Student Seminar Series - July 27, 2007
University of Minnesota
School of Statistics
College of Liberal Arts
Handling
Missing Data in a Longitudinal Model: A Simulation Exercise
Sara
Krohn
Friday, July 27, 2007
11:00 AM, 110
Ford Hall
Minneapolis, East Bank Campus
Refreshments
at 10:30 AM
300 Ford Hall
Abstract
Missing data are common in surveys and studies, especially longitudinal ones. In fact, having complete data for all subjects is a rarity
in longitudinal studies as often times subjects will not show up for visits, machinery will not be working correctly, etc. While we can still
perform statistics with missing data, we must be careful in the inferences that we draw from these analyses as there are many implications
for the type of missing data you may have - missing completely at random (MCAR), missing at random (MAR), or non-ignorable (NI).

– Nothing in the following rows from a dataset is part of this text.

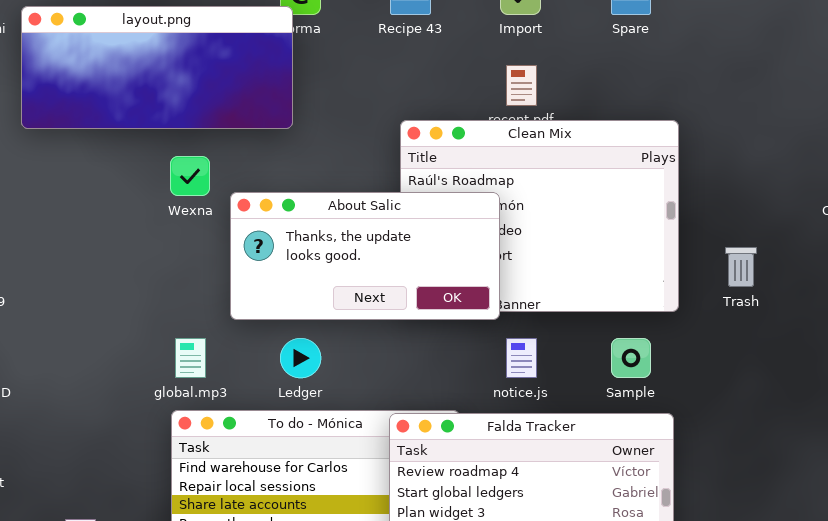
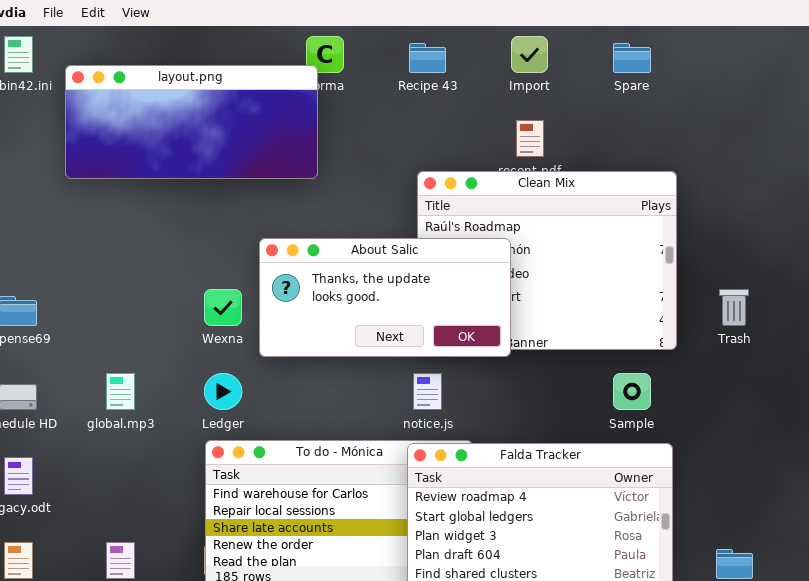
Wexna: [170,156,210,196] -> [204,289,242,326], moved
global.mp3: [175,338,206,378] -> [106,373,135,410], moved
Ledger: [280,338,321,378] -> [204,373,242,410], moved
notice.js: [506,338,537,378] -> [413,373,442,410], moved

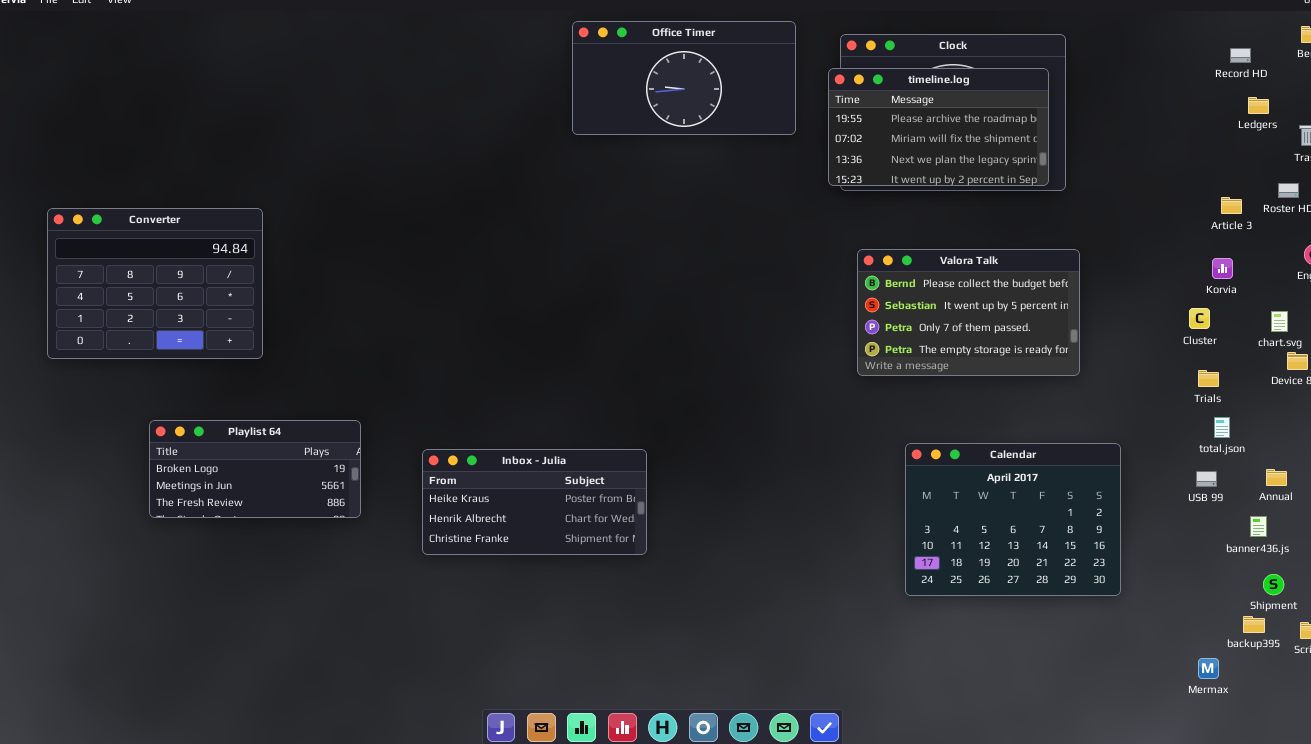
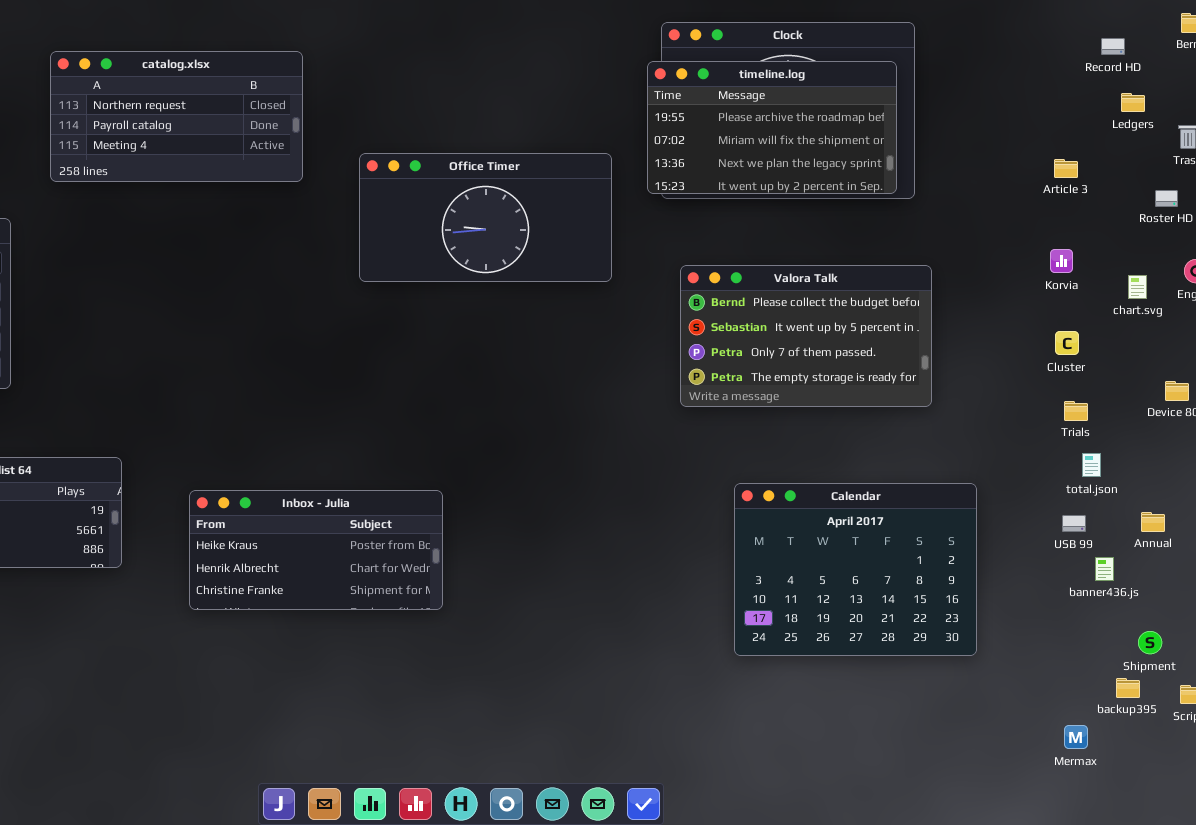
Office Timer: [572,21,796,135] -> [359,153,612,282], moved
catalog.xlsx: none -> [50,51,303,182], opened
Article 3: [1221,197,1242,214] -> [1054,159,1078,178], moved
Korvia: [1212,258,1233,279] -> [1050,249,1073,273], moved
chart.svg: [1271,311,1288,332] -> [1128,275,1147,299], moved
banner436.js: [1250,516,1267,537] -> [1095,557,1114,581], moved

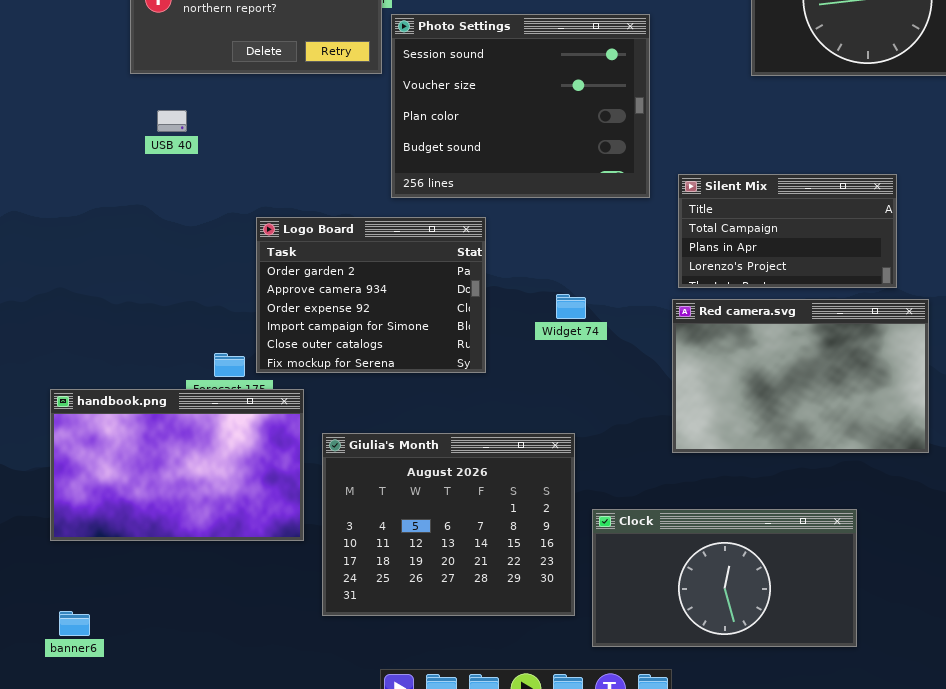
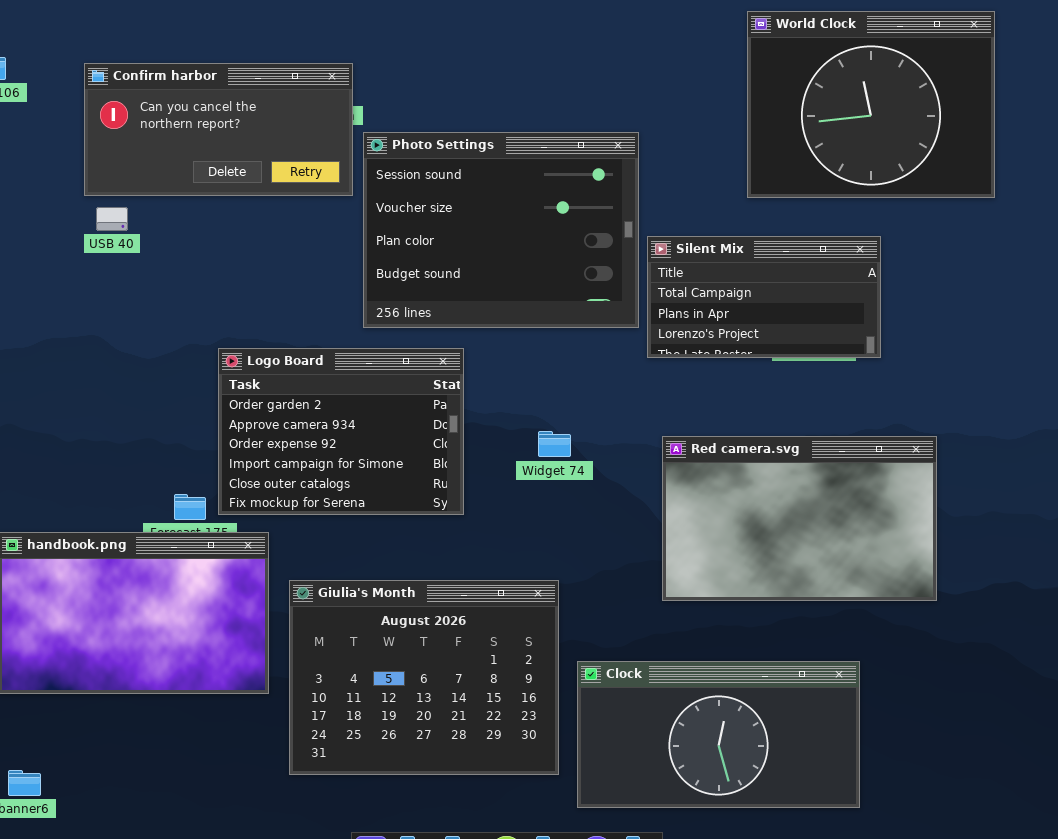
USB 40: [157,110,187,132] -> [96,207,128,231], moved
Silent Mix: [678,174,897,288] -> [647,236,881,358], moved

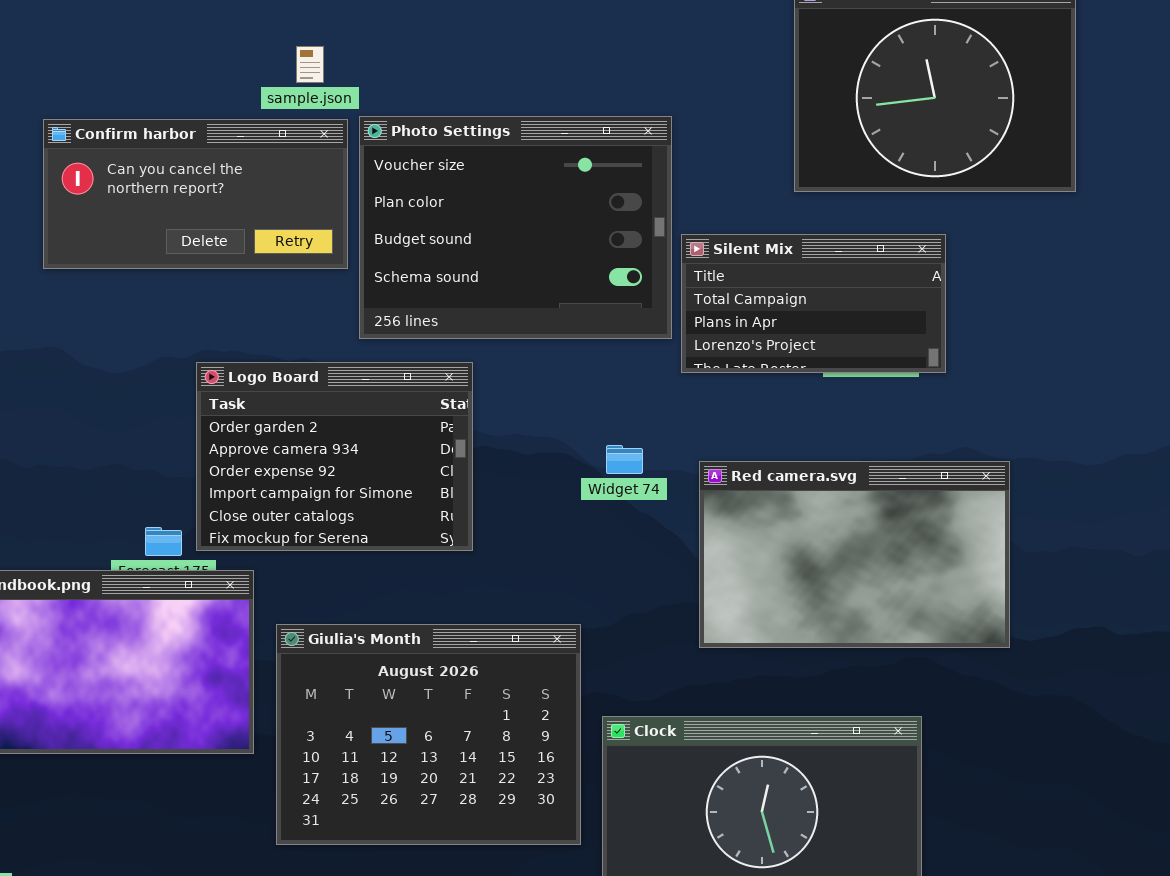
Confirm harbor: [84,63,353,196] -> [43,119,348,269], moved
Photo Settings: [363,132,639,328] -> [359,116,672,339], scrolled down 1 row
Widget 74: [538,431,571,457] -> [606,445,643,474], moved

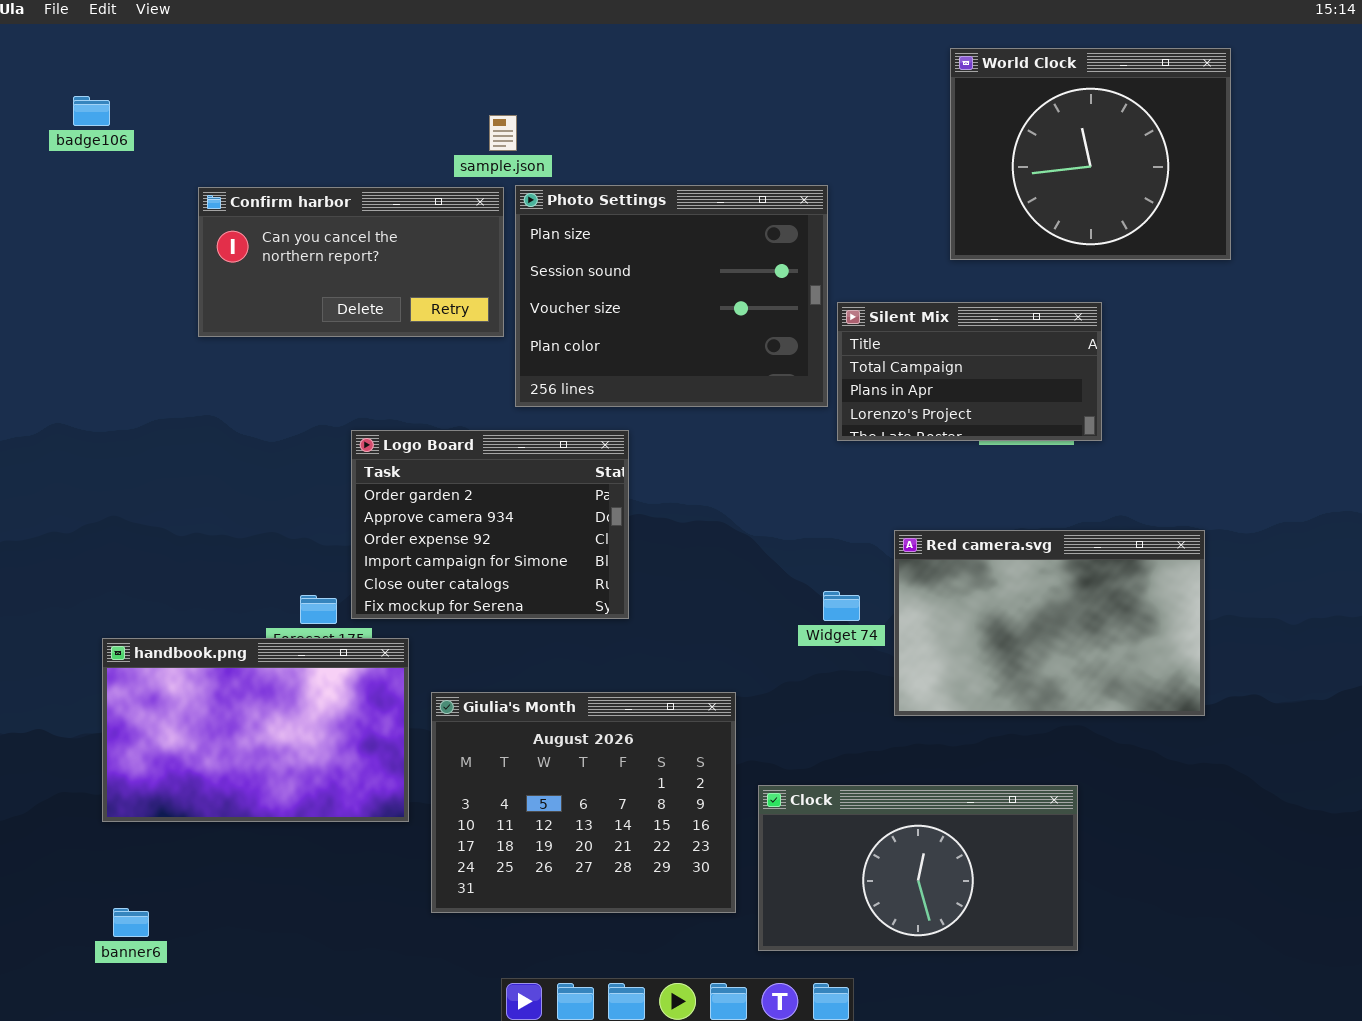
sample.json: [296,46,324,83] -> [489,115,517,151], moved
Photo Settings: [359,116,672,339] -> [515,185,828,407], scrolled up 2 rows
Widget 74: [606,445,643,474] -> [823,591,860,621], moved
Red camera.svg: [699,461,1010,648] -> [894,530,1205,716], moved

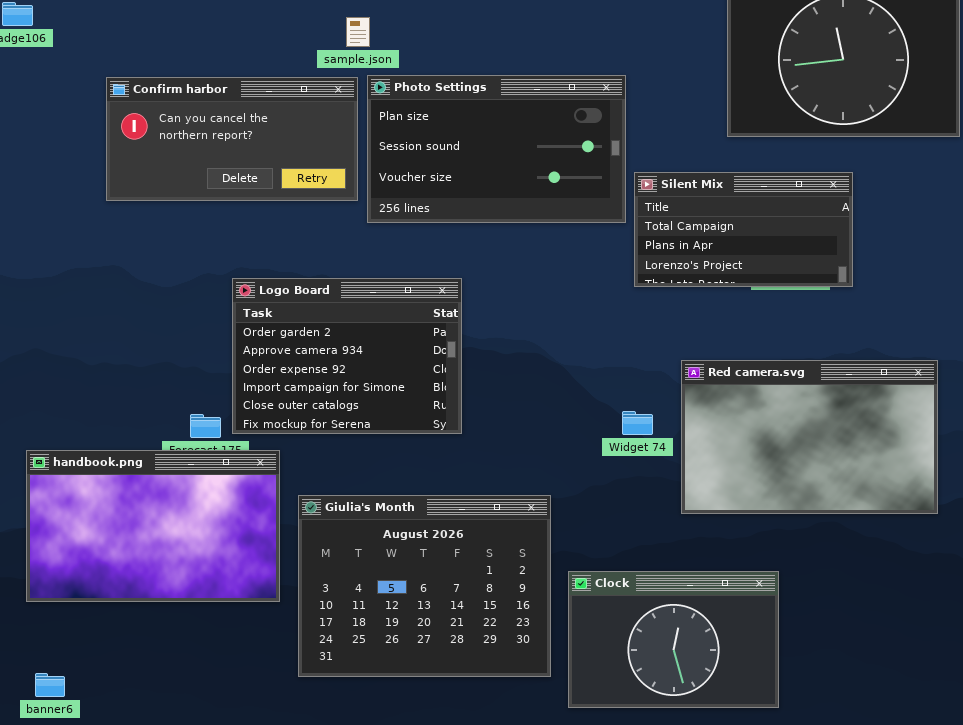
Photo Settings: [515,185,828,407] -> [367,75,626,223], resized
Clock: [758,785,1078,951] -> [568,571,779,708], resized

Today many methods exist for handling MCAR and MAR data, many of which include imputing the missing values using imputation
techniques ranging from very simple, i.e. last value carried forward, to quite complex, i.e. multiple imputation. While this seems like the
ideal thing to do, it can cause problems with underestimating the variance in a model if the imputed values are analyzed as actual values
in a subsequent model fit. In this paper, we generate data that are similar to those in the Body Composition sub0study of the Strategies
for Management of Anti-Retroviral Therapy (SMART) trial and compare five methods for handling the different types of missing data
found in the actual study through a computer simulation exercise. We discuss the methodologies behind the simulation and conclude that
leaving the missing data as missing in a double-repeated measures longitudinal analysis most accurately captured the characteristics of
the true data set in this situation.